Translation Memory: An Essential Tool For Global Brand Marketers
As a brand marketer, you pay attention to every detail of expressing who you are to your customers: the messaging used to convey your value proposition, the tone of voice employed to deliver that message, and the colors, iconography, and imagery you’ve developed as a visual representation of your value. In sum, you’ve created a personality for your business, and if you’ve done your job well, you’ve managed to achieve an emotional connection with your customers – a connection that enhances the relationship between you and your customers above and beyond the value delivered by your products.
Tailoring Your Brand For Global Markets
If your business is serving multiple global markets, it’s likely you’ve taken that same level of care in adapting your brand definition to new markets. You understand that each country is unique in its preferences for colors, imagery, and acceptance of communication styles – be they more or less formal. To launch in each new market, you’ve taken the time to create unique taglines, for example, that have been developed with these sensitivities in mind. You’ve probably worked with your translation provider to create adapted company boilerplate statements for use in global press releases, and company backgrounders for the local sales team. Whether you realize it or not, you’ve effectively “localized” your brand, going beyond translation to make the modifications necessary to appeal to each local audience.
Now that you’ve done the heavy lifting, how do you make sure your hard work isn’t undermined by the daily pressures of getting out the next campaign in multiple countries? How can you rest easy knowing that each new action taken by your field marketing teams will enhance the (adapted) brand you’ve worked so diligently to create? Translation Memory (TM) is a key tool to helping you protect your investment.
So What’s Translation Memory?
If you’re unfamiliar with the term, or if you think translation memory only applies to your product team, you need to understand what TM is and what benefits it can deliver to you.
Translation memory is a database that captures the translations approved by your organization over time. The TM stores source text and its corresponding translation in language pairs called “translation units.” These units can be sentences, paragraphs, or sentence-like snippets. Translators can then access these prior translations when they are working on new, similar content undergoing translation.
TM Advantages
There are obvious economic advantages to leveraging translation memory in your workflow:
- Translators can work at a faster pace, delivering more translations in a given time period.
- If your translators are company employees, this improved pace means they have more capacity and your cost per word declines accordingly.
- If you’re using a translation agency, they typically discount their translation fees to account for “fuzzy matches” (a new translation segment that varies by only 1 or 2 words from a previous translation) or perfect matches, so you’ll save money in this scenario too.

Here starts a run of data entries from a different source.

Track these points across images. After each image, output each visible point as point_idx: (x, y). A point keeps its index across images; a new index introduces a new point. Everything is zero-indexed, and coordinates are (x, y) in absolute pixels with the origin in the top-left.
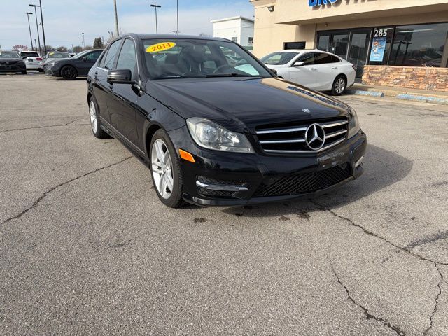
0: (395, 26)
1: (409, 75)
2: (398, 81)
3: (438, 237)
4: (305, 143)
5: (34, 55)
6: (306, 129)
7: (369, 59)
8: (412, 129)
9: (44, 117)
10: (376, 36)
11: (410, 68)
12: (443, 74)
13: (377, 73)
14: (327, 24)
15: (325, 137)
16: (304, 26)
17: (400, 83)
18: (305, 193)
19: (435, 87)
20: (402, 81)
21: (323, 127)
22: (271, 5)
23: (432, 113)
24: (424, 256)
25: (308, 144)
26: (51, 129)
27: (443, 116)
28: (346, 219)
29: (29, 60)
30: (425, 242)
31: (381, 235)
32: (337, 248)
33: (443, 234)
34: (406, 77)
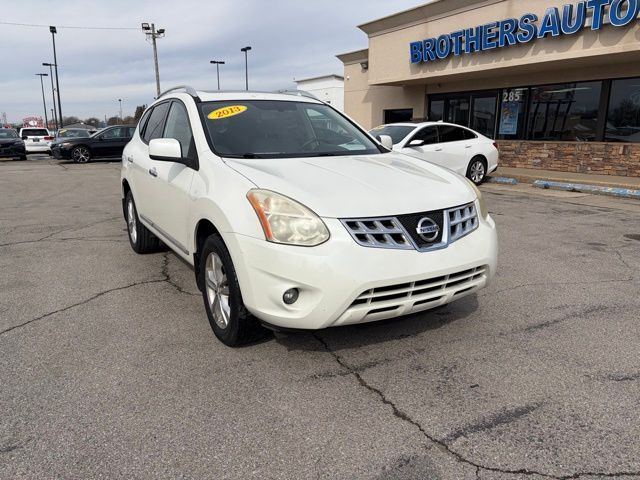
0: (530, 87)
1: (552, 153)
2: (539, 161)
3: (498, 420)
5: (42, 132)
7: (498, 131)
8: (537, 235)
9: (15, 228)
10: (505, 100)
11: (554, 144)
12: (599, 150)
13: (508, 151)
14: (440, 85)
16: (409, 87)
17: (541, 164)
19: (589, 169)
20: (543, 161)
22: (364, 60)
23: (576, 207)
24: (465, 455)
26: (14, 247)
27: (589, 212)
28: (375, 390)
29: (34, 140)
30: (476, 428)
31: (417, 418)
32: (340, 444)
33: (509, 414)
34: (549, 156)
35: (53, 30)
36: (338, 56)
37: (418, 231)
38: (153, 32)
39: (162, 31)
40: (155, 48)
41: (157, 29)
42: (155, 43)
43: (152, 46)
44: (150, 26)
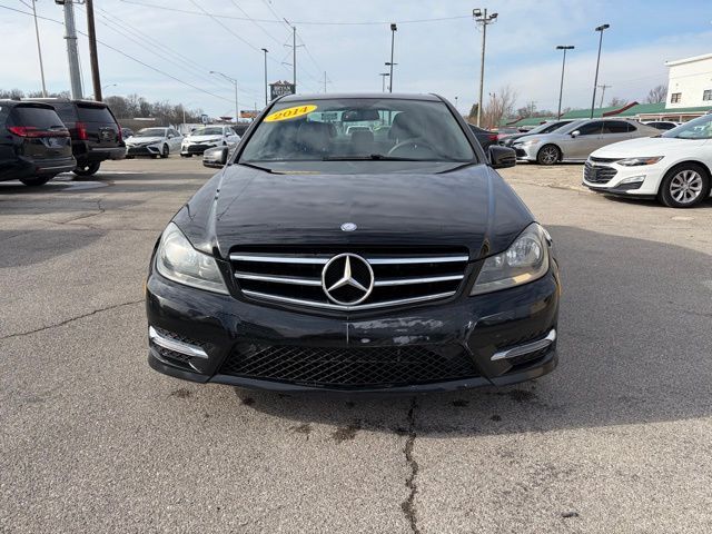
4: (320, 288)
6: (327, 262)
15: (374, 283)
18: (326, 386)
21: (370, 262)
25: (326, 291)
35: (394, 27)
38: (484, 18)
39: (495, 16)
41: (489, 14)
42: (485, 30)
44: (482, 11)
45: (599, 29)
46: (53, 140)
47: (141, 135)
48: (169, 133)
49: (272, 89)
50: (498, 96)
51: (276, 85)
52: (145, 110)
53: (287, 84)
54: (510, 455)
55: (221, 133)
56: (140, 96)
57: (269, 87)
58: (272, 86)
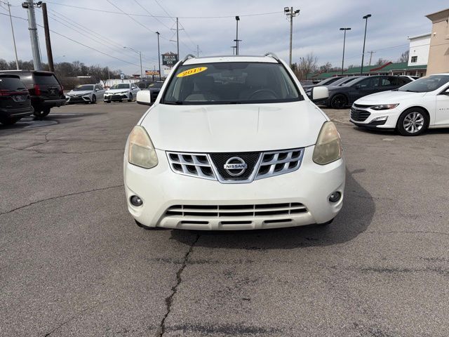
35: (237, 18)
36: (427, 16)
37: (225, 167)
38: (291, 13)
39: (298, 11)
40: (292, 24)
41: (294, 10)
42: (292, 21)
43: (290, 23)
44: (290, 9)
45: (365, 17)
46: (19, 97)
47: (79, 89)
48: (96, 88)
49: (163, 57)
50: (306, 60)
51: (166, 55)
52: (84, 71)
53: (172, 54)
54: (229, 274)
55: (128, 87)
56: (81, 62)
57: (161, 57)
58: (163, 56)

But beyond the easily measured economic benefits, you’ll get improved consistency across your translations, even if you’re using multiple translation resources. This means that your upfront investment in tailoring your brand voice to each market where you play is protected and reinforced, rather than gradually eroded over time as resources come and go. Think of translation memory as your brand IP – a digital record of your brand development work.

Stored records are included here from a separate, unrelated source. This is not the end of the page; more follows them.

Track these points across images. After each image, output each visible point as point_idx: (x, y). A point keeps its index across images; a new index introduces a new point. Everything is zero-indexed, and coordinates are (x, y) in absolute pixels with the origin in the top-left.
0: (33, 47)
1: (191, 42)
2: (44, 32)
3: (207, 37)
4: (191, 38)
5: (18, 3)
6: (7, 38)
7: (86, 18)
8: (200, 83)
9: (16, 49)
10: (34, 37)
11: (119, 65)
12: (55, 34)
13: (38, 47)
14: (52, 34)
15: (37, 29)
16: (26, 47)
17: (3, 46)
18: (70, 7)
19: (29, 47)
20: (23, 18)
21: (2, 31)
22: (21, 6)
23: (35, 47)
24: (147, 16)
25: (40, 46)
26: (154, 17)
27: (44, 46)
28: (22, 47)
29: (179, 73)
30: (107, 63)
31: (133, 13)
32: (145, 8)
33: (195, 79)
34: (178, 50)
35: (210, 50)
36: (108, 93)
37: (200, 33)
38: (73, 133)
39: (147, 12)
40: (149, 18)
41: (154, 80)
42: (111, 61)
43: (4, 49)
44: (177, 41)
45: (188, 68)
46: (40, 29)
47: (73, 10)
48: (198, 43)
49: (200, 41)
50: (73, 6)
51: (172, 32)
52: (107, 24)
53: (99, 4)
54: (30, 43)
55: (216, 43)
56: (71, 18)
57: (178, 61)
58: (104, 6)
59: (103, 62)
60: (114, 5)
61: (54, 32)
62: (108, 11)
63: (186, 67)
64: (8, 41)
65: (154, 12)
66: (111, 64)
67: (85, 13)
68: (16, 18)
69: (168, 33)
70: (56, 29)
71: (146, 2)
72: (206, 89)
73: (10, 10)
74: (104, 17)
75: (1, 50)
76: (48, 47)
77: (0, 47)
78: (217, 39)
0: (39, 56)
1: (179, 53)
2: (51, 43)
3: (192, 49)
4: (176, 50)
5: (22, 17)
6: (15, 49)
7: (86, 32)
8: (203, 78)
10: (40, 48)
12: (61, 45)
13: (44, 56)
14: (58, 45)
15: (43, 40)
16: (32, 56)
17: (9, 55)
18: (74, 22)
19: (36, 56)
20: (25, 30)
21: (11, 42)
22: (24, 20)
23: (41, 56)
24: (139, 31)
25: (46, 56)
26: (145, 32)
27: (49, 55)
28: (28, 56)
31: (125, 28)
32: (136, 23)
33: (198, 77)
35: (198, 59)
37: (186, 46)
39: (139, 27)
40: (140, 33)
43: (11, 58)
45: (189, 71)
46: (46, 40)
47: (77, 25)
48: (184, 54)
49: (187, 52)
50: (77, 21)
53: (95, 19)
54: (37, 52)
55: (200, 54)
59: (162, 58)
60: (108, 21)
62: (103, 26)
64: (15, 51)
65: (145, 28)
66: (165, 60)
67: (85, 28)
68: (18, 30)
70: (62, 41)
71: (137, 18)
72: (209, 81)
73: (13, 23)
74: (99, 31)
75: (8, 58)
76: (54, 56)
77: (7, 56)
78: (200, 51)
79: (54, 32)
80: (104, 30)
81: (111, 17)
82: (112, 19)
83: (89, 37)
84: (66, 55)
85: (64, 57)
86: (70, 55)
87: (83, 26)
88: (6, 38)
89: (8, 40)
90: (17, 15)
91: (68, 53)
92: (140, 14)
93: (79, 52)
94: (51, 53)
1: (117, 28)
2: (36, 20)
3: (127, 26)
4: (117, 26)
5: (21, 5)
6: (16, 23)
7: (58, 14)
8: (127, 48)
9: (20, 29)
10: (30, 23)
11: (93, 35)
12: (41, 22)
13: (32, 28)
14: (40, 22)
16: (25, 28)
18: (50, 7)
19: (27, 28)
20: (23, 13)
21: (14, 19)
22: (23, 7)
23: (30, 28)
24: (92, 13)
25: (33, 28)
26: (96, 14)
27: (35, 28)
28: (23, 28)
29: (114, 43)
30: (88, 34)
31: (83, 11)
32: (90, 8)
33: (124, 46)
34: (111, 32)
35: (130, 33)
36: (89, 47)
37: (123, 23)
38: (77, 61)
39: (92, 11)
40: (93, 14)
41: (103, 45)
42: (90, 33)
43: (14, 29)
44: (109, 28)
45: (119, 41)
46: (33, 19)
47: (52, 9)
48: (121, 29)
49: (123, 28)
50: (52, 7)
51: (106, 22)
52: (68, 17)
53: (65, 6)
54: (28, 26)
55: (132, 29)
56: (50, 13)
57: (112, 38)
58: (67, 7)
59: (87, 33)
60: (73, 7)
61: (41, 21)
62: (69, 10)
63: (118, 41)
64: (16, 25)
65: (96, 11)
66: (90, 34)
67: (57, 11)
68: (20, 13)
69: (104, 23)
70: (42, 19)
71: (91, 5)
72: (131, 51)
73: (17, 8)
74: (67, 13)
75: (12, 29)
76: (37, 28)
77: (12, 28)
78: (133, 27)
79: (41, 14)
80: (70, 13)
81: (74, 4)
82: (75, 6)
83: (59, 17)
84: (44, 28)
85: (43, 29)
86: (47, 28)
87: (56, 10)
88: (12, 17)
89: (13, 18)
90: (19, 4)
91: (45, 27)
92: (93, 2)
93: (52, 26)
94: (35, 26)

TM Plays Nice With Your Other Translation Tools
TM is not a standalone solution. When used in concert with a translation glossary and style guide, you arm your team with a playbook for authentic brand experiences in every locale. For instance, you can build your translation memory from glossary terms that are commonly used for increased consistency and brand messaging. Be sure to leverage this powerful trio in all your ongoing translation and localization efforts to ensure you’re achieving the highest quality results.
Translation memory even has its own file format, TMX or Translation Memory eXchange, so it can be shared across systems as you expand your toolkit or work with new translation vendors. This portability means further protection of your global brand assets.
These translation tools are not new, but they have existed largely behind the scenes supporting professional translation agencies. Today, they are becoming more widely accessible to an array of functional professionals, from software developers to product managers to marketers. And with the global customer experience growing ever more important, we marketers can’t afford not to leverage every possible tool to help us deliver against that goal. So get acquainted with translation memory, and get more from your global brand development efforts.